**Task prompt:** Search the listing below for the word "garden" and copy each line that holds it.

**Recorded data:**
● ● ● ●
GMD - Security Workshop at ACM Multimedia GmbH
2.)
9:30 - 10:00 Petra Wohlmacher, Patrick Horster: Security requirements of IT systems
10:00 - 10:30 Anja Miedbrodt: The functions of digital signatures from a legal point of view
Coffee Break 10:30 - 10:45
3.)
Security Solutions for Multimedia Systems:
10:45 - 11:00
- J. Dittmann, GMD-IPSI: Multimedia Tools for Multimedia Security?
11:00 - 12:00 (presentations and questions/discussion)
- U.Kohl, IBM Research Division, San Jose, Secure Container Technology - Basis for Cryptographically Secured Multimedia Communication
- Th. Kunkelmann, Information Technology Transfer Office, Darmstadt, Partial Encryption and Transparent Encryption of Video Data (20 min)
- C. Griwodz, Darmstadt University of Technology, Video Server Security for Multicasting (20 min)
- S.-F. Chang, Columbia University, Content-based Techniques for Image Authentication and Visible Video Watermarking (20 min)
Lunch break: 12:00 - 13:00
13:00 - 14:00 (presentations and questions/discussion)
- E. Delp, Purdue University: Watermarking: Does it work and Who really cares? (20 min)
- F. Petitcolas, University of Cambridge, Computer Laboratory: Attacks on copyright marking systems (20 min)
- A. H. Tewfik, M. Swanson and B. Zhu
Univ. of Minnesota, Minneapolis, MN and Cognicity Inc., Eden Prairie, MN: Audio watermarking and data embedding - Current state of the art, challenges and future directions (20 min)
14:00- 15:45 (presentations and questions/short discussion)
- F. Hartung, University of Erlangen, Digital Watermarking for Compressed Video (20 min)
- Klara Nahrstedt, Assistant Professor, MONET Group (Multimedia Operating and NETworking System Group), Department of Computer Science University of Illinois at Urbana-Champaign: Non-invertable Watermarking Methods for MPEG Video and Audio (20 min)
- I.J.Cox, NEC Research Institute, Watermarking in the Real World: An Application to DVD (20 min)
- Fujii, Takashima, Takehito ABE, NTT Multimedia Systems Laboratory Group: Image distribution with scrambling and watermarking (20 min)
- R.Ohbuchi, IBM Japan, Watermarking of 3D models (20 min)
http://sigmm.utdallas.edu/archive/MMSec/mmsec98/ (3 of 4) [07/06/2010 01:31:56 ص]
● ● ● ●
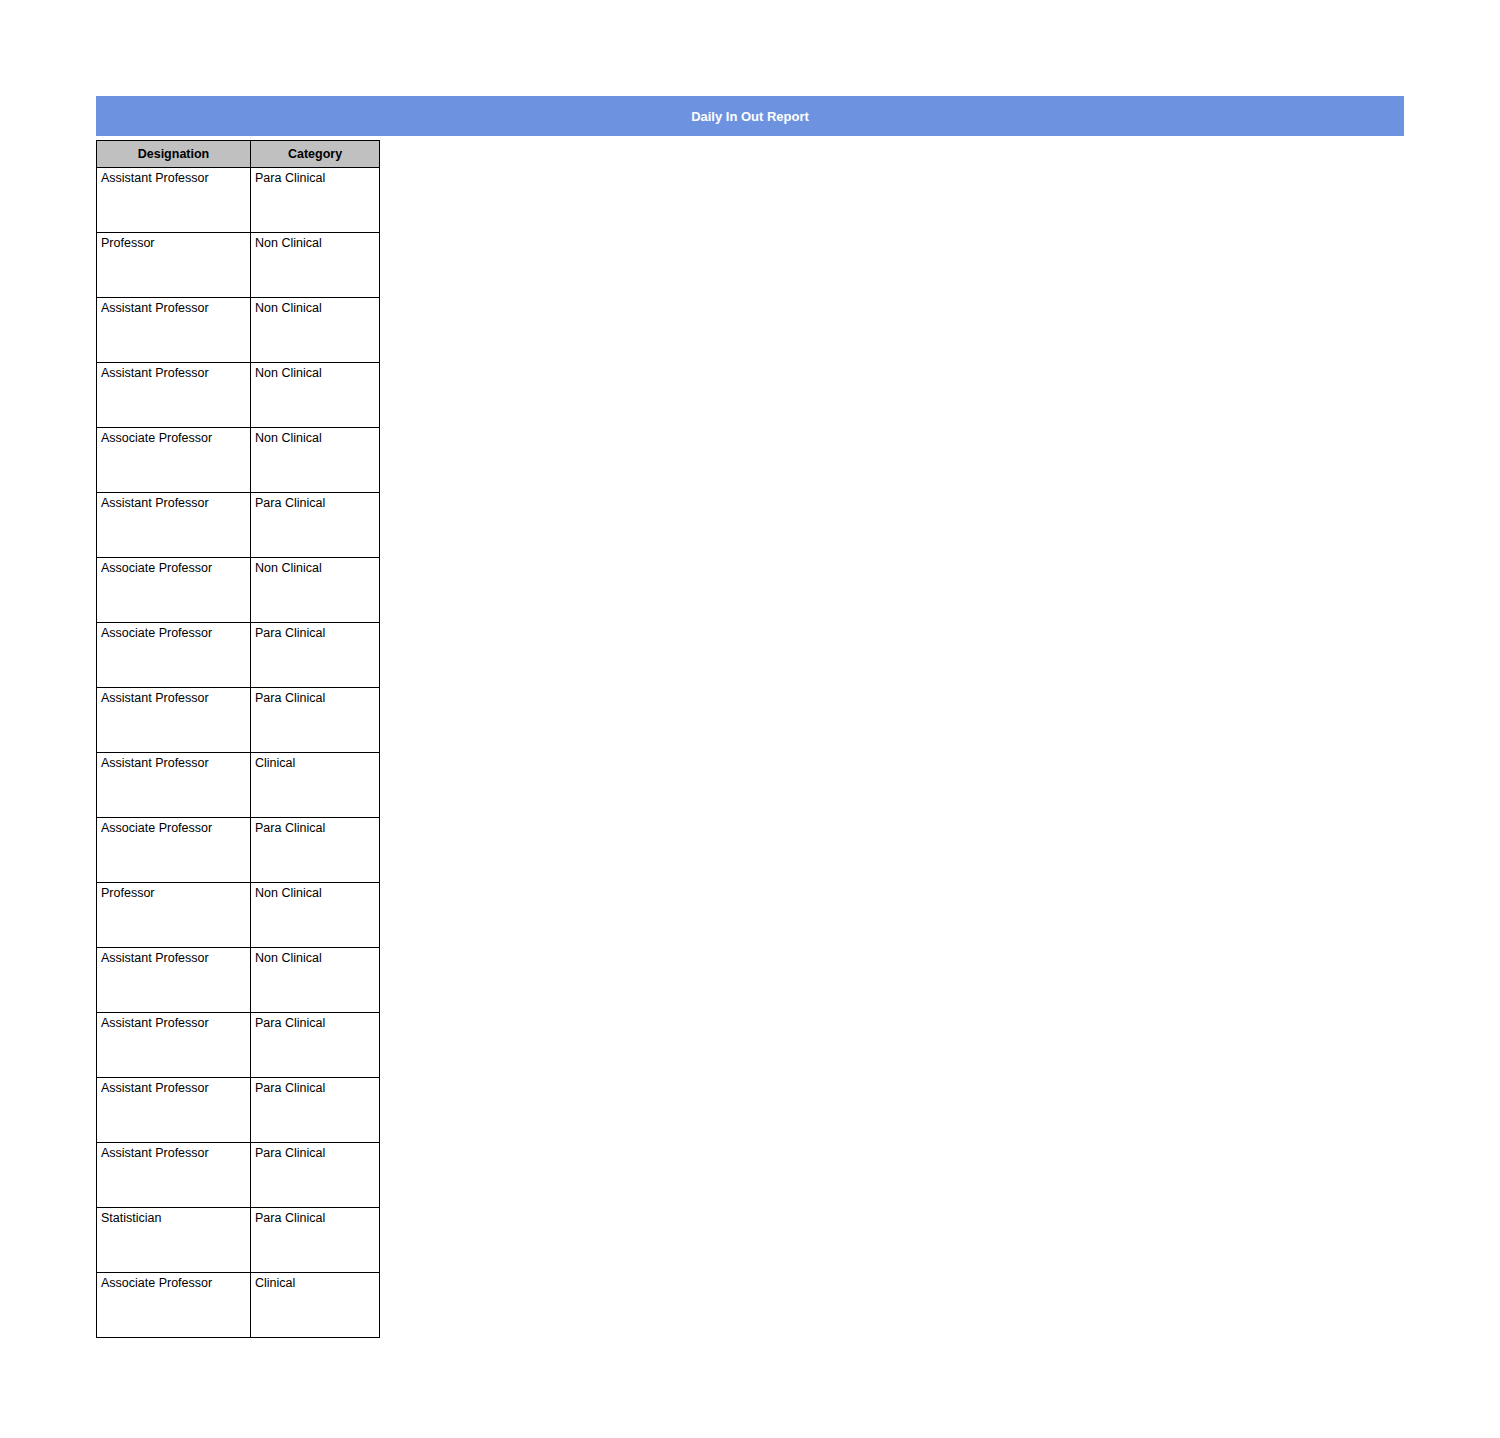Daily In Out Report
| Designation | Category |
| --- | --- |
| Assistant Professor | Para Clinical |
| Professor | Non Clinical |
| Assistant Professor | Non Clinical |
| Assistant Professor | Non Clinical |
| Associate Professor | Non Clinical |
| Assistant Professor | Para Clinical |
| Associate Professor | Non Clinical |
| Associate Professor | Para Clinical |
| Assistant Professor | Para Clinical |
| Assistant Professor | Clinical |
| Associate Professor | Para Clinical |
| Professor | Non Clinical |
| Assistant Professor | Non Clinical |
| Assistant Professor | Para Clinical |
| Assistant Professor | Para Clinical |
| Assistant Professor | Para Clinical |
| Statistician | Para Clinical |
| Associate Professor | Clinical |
● ● ● ●
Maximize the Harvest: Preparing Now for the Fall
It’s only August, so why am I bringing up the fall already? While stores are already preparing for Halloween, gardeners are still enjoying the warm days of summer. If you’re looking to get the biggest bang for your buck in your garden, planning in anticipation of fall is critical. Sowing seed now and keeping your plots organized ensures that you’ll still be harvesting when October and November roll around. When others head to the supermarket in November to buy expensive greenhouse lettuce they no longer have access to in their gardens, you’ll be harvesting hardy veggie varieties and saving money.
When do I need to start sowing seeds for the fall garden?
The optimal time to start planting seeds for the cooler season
● ● ● ●
**Reply:**
It’s only August, so why am I bringing up the fall already? While stores are already preparing for Halloween, gardeners are still enjoying the warm days of summer. If you’re looking to get the biggest bang for your buck in your garden, planning in anticipation of fall is critical. Sowing seed now and keeping your plots organized ensures that you’ll still be harvesting when October and November roll around. When others head to the supermarket in November to buy expensive greenhouse lettuce they no longer have access to in their gardens, you’ll be harvesting hardy veggie varieties and saving money.
When do I need to start sowing seeds for the fall garden?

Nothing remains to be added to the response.